Artist Molly Lamb Bobak honoured in daughter's new book

When Anny Scoones sat down to write her most recent book, the daughter of renowned Canadian artists Molly Lamb Bobak and Bruno Bobak knew exactly what to call it. Last Dance in Shediac, Memories of Mum is a touching memoir about her parents, particularly her mother, who died at the age of 92 in 2014.

Last Dance in Shediac is a touching memoir of the final years of Bruno and Molly Lamb Bobak's life

When Anny Scoones sat down to write her most recent book, the daughter of renowned artists Molly Lamb Bobak and Bruno Bobak knew exactly what to call it.

Last Dance in Shediac, Memories of Mum is a touching memoir about her parents, particularly her mother, who died at the age of 92 in 2014.

Molly Lamb met Bruno Bobak when they were both war artists documenting the Second World War.

They became celebrated Canadian artists, whose works hang in the National Art Gallery in Ottawa. They lived for a time on the West Coast, then settled in Fredericton where they remained until their deaths.

The title of the book refers to one of the last mother-daughter road trips Scoones took with her mother, not long before her death.

Speaking from her home near Victoria, Scoones recalled the fun of hitting the open road with her mum.

"When she began to get frail and older and couldn't come and visit me out West, I would go back to Fredericton," said Scoones. "We would go on little road trips all over New Brunswick and Nova Scotia. It was a wonderful thing to do in the last few years of mum's life."

One of their adventures took them to Shediac on a cold, wet November day. They stopped for the night at an inn, and when they went down for dinner, there was no one else in the dining room except for a man sitting in a corner, wearing a green shirt.

"And they were playing this canned music, the song Moon River, that Mum used to go around the house humming when she was cleaning … this man came over and asked her to dance."

The rest of the story reads like a scene from a movie.

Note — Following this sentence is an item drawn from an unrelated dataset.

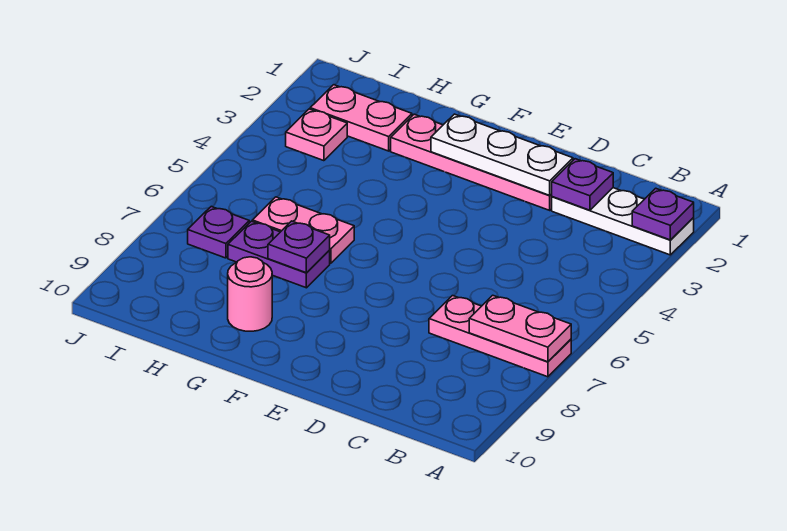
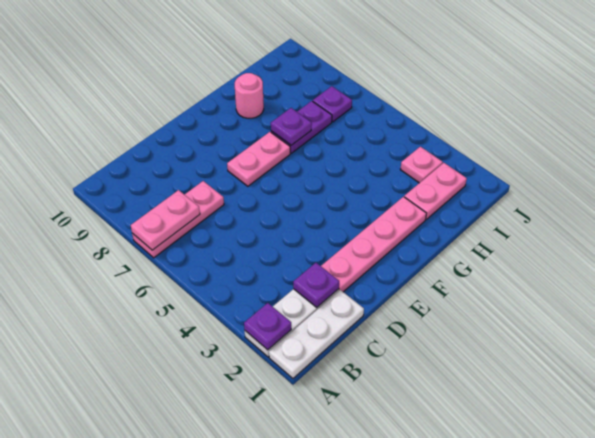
white plate D2:F2 level 2 -> white plate A1:C1 level 1
pink plate G6:H6 level 1 -> pink plate E7:F7 level 1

The elderly Lamb Bobak was whirled around the room by the stranger in the green shirt.

"She loved it," says Scoones. "And then he sat her back down and we ate and he went back to his corner.

"And then we were lying in our beds at night, reminiscing of our wonderful day, and Mum said, 'Anny, if you ever write another book, call it Last Dance in Shediac.' So I did."

Scoones has written several books and often tells stories about growing up in Fredericton with her famous parents.

"Mum and Dad were part of a bigger world than their family," says Scoones in Last Dance.

"For their art to be honest and free and worthwhile, they had to be open to more than just being paternal and maternal. Children of artists and creative thinkers must accept this."